ソフィア王妃はドイツ帝国皇帝ヴィルヘルム1世のひ孫にして元ギリシャ王コンスタンティン2世の姉で19世紀にバイエルンから移入されたギリシャ王室(1974年廃止)の元王女。


生まれながらの王族であり誇り高く、王妃の任務を完璧にこなすプロとして、数限りない夫の浮気にこれまでは目をつぶってきた。


流石に今回は堪忍袋の緒が切れたらしく、ボツワナで負傷したファン・カルロス国王の入院から3日後にやっと王を見舞い、病室滞在は僅か15分だったそうだ。
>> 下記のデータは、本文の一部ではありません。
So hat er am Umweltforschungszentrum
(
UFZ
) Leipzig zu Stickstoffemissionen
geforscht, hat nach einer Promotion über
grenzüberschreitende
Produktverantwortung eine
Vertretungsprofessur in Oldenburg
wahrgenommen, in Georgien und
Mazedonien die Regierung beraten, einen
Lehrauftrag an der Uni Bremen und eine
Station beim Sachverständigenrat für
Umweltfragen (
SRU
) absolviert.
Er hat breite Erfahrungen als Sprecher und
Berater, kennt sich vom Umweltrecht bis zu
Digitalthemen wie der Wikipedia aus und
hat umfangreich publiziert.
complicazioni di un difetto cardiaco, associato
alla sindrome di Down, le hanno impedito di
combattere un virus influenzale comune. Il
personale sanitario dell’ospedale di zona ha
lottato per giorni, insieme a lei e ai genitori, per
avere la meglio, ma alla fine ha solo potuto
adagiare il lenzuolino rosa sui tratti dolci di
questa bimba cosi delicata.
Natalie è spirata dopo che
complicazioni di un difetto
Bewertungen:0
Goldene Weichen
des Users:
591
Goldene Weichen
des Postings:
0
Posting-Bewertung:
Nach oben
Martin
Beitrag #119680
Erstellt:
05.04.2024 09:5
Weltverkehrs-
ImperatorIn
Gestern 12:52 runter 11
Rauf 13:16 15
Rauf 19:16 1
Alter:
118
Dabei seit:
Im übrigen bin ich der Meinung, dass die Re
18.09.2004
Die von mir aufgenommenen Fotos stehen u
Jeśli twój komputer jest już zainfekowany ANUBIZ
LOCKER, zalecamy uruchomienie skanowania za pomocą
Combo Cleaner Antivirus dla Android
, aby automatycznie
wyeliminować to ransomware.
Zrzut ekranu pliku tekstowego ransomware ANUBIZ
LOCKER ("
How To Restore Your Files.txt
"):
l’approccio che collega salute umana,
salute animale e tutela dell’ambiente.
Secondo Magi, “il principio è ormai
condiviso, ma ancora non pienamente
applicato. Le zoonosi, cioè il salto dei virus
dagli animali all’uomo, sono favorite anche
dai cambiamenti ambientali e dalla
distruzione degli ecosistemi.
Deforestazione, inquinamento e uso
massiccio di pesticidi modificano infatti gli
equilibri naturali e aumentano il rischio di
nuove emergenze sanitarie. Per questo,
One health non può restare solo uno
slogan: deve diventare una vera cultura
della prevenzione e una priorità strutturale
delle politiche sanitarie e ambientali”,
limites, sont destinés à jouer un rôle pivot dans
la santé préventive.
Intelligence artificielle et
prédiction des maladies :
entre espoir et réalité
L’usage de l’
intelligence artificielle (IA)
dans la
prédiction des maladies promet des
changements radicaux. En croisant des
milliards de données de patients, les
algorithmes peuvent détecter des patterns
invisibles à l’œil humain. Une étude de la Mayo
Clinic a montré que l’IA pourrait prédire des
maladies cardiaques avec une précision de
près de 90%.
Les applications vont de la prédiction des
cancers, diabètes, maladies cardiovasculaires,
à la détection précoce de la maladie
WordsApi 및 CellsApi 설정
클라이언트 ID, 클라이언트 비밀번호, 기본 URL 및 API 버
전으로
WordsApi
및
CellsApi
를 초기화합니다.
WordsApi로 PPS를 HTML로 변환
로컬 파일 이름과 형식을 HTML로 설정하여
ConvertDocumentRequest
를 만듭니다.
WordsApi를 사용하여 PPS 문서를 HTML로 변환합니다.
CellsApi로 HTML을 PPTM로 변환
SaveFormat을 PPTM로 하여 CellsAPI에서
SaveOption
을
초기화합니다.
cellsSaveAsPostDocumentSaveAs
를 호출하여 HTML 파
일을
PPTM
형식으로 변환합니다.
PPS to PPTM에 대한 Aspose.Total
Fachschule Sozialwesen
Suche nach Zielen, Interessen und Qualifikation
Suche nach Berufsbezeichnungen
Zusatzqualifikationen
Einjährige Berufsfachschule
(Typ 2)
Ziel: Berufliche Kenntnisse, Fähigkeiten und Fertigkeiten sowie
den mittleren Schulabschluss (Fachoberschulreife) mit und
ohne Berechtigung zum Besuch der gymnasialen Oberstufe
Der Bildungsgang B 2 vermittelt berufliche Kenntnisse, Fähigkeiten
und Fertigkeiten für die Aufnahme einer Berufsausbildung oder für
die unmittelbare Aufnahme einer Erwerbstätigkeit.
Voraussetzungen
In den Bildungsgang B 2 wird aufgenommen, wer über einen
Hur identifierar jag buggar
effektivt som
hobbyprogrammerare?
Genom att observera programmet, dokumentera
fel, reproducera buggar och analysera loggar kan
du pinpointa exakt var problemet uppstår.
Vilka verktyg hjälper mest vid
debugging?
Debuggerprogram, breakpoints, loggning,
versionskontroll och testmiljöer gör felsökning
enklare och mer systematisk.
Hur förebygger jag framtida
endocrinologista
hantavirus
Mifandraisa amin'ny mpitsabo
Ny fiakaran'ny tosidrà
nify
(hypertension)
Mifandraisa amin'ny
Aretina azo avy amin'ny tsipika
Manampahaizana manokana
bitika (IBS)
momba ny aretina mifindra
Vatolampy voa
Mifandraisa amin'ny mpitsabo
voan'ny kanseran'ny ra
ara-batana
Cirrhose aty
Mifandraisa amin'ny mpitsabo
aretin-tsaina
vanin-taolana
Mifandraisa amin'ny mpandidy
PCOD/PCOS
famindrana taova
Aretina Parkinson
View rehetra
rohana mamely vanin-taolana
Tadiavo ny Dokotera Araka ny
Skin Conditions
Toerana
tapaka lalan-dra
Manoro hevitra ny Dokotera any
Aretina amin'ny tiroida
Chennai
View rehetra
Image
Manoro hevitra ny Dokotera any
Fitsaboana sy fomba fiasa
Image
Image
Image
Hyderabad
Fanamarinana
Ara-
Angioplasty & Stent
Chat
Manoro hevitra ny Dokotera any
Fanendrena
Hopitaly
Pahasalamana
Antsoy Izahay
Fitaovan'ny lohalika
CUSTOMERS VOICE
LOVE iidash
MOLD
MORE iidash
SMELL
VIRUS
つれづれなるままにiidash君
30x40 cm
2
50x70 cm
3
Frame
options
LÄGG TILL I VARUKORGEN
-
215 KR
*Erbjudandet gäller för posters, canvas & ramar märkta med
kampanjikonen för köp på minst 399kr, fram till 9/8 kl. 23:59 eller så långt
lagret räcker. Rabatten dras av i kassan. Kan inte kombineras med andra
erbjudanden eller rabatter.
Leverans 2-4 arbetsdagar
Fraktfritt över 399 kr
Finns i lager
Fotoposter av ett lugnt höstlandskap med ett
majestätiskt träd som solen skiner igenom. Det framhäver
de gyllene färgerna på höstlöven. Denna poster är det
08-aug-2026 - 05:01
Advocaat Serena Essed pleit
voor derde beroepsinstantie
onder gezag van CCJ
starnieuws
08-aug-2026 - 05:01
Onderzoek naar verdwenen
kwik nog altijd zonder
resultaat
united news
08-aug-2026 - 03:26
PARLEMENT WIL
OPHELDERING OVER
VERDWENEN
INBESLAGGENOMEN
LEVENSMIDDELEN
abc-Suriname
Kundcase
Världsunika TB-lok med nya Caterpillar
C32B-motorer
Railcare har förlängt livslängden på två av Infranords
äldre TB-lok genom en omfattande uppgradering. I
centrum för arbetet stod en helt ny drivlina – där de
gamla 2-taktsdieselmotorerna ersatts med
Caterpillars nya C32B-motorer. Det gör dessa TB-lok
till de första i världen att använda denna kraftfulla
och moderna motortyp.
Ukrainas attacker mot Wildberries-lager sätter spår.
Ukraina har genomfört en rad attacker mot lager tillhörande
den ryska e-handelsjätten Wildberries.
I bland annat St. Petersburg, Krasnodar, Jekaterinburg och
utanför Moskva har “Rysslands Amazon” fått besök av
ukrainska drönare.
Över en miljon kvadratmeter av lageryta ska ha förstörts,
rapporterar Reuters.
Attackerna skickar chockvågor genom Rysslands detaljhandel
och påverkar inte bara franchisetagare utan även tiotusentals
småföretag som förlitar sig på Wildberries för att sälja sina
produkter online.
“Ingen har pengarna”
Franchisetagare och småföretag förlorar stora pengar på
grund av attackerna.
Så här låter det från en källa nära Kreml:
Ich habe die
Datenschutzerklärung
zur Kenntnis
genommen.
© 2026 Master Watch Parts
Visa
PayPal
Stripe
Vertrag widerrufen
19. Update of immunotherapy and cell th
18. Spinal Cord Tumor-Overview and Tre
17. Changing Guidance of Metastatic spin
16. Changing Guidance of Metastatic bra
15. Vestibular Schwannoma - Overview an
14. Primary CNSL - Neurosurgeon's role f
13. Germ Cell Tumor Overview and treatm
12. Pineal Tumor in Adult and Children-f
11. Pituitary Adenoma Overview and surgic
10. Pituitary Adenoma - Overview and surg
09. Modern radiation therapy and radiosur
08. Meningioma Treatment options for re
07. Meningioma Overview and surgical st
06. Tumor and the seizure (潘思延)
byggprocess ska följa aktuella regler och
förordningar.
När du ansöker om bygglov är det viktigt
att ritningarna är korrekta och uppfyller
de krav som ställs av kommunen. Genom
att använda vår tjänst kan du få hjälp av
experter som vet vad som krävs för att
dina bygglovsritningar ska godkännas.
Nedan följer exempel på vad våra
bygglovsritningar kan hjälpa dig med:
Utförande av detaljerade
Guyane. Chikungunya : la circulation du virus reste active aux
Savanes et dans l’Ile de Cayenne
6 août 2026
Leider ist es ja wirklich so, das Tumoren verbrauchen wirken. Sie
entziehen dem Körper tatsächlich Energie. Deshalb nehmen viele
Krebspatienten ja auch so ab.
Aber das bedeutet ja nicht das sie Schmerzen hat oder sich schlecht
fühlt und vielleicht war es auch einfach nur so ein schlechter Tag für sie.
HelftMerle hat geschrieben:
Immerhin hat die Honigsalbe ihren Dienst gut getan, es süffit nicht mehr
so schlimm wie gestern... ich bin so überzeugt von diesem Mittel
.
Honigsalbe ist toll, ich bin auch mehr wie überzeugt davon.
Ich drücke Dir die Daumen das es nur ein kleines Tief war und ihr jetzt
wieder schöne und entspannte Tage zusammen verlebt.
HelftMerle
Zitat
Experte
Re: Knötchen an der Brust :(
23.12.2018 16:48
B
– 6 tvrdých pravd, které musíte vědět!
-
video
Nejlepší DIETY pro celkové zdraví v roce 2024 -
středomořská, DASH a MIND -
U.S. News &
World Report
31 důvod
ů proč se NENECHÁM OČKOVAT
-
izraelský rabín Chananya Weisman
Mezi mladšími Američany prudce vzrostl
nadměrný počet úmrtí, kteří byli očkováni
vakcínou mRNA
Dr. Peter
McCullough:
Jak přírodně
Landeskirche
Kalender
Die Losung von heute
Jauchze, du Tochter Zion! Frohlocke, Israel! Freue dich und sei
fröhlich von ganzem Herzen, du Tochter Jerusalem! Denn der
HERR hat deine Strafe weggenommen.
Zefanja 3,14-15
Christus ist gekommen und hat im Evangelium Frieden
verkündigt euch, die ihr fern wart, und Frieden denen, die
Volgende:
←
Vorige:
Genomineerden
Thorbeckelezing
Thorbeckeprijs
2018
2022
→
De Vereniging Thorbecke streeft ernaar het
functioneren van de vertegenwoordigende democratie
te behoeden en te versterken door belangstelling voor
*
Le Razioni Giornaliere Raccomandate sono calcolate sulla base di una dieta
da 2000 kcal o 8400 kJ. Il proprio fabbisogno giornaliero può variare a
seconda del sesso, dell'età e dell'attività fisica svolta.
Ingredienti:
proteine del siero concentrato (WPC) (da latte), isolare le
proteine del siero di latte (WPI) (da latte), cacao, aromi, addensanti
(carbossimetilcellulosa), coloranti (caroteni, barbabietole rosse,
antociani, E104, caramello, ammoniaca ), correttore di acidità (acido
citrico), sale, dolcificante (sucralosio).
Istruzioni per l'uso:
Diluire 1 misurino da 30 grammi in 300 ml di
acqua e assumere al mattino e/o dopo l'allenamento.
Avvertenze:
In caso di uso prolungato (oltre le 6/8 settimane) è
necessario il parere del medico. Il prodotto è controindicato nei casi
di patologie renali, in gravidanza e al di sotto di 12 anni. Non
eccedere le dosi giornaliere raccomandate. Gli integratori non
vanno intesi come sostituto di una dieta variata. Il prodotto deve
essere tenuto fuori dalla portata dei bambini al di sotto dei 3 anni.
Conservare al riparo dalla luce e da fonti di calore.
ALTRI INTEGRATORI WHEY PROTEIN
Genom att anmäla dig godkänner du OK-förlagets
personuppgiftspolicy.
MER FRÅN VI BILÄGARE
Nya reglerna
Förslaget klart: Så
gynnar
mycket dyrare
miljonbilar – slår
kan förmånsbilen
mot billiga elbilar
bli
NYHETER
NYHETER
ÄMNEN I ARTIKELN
その年の5月14日に予定していた夫ファン・カルロス国王との金婚祝賀も中止したらしい。


■ファン・カルロス前国王の「隠し子」問題
ソフィア妃と結婚する前に交際していた女性との間に「隠し子」がいたとされ、スペインに住む男性と、ベルギーに住む女性は、何度か事実を確認するため裁判所に提訴している。


スペイン憲法は国王に全面的な免責特権があると定めていたため、フアン・カルロス1世の在位中は提訴が却下されていた。


しかし、退位後は免責特権の及ぶ範囲が狭くなったため、2014年7月31日、スペイン最高裁は提訴を受理したとされる。